FOUR BASIC INTERPRETATIONS
There are four basic interpretations of Revelation, the most popular in the 20th and 21st-century evangelicalism being the futurist view. In the futurist view, chapters 4 through 22 read like a newspaper article of future events in which all the pictures and symbols are predictions of things yet to come. Hal Lindsey’s famous book from the 1970’s, The Late, Great Planet Earth, is a prime example of the futurist view. Futurist interpretations change constantly with current events.
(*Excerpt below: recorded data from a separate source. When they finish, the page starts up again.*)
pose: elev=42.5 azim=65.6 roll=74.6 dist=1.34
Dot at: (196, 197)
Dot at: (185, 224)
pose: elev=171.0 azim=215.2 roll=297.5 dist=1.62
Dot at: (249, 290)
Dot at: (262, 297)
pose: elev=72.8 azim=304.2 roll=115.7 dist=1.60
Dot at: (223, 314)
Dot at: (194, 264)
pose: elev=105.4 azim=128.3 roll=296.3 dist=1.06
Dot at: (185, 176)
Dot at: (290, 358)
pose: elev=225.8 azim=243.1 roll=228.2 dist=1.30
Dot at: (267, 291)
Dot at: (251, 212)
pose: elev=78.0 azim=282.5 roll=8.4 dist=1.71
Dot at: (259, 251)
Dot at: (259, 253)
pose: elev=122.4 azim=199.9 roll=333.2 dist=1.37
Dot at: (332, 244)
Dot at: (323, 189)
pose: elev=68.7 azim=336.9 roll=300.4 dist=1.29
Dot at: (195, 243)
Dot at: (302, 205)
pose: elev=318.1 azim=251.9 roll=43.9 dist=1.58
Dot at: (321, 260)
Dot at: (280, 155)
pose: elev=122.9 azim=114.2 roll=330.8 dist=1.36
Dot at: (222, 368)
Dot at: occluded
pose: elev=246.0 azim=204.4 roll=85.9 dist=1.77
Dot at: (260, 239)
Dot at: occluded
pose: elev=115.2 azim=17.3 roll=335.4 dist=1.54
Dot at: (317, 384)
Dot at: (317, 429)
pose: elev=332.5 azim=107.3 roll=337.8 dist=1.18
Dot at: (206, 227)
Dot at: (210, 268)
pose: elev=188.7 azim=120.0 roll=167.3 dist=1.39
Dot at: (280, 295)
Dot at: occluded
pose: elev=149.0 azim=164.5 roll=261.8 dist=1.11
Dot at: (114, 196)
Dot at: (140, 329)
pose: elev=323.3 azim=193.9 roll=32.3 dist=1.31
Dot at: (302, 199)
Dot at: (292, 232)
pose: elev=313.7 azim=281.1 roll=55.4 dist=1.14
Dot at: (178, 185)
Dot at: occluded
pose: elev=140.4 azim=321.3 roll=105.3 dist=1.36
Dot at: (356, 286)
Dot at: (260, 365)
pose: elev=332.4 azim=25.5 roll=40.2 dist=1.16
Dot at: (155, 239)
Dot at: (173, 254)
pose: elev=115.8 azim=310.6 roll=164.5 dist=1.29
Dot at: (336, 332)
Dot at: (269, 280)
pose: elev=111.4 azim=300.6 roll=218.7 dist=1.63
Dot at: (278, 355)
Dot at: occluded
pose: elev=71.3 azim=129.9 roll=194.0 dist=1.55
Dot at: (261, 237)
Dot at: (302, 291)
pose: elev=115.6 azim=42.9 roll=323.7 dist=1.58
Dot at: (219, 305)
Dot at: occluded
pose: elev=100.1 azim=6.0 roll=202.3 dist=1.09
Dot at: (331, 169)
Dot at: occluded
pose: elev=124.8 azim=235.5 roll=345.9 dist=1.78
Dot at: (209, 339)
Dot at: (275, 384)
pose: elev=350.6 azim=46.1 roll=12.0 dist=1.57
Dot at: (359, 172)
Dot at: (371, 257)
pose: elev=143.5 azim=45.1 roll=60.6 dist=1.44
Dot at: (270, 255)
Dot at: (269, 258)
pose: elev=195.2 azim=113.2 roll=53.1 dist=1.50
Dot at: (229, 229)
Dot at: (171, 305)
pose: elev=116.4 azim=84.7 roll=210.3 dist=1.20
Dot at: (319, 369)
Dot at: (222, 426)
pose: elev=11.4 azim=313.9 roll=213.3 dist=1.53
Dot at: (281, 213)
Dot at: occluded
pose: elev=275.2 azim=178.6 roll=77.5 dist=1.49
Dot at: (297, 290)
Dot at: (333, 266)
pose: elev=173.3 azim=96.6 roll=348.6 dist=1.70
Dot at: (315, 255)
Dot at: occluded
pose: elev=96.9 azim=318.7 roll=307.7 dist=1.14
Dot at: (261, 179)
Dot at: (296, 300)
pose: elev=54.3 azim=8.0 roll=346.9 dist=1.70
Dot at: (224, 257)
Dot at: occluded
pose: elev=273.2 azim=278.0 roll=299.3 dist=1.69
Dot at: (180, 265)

I will not be taking this view. So, I won’t be identifying the Antichrist; we won’t discuss America or Russia or China or the nation of Israel’s place in future news cycles. We won’t link locusts with Apache helicopters or spears with thermonuclear missiles. There will be no talk of blood moons or solar eclipses as God’s special warnings to America.
Another interpretation of Revelation sees the letter as having taken place entirely (or almost entirely) in the past. This view, preterism, is held by a minority of conservative Christians today. Preterism believes the letter was written before the Roman destruction of Jerusalem in 70 A.D. It is the opposite view from futurism, holding that everything in the books has already taken place with the possible exception of Christ’s second coming and the resurrection. To preterits, this letter is predominately about the judgment of Jerusalem with the number of the Beast (666) spelling out the name “Neron Caesar.” There are a great many solid conservative scholarly commentaries available which thoroughly debunk this view.[2]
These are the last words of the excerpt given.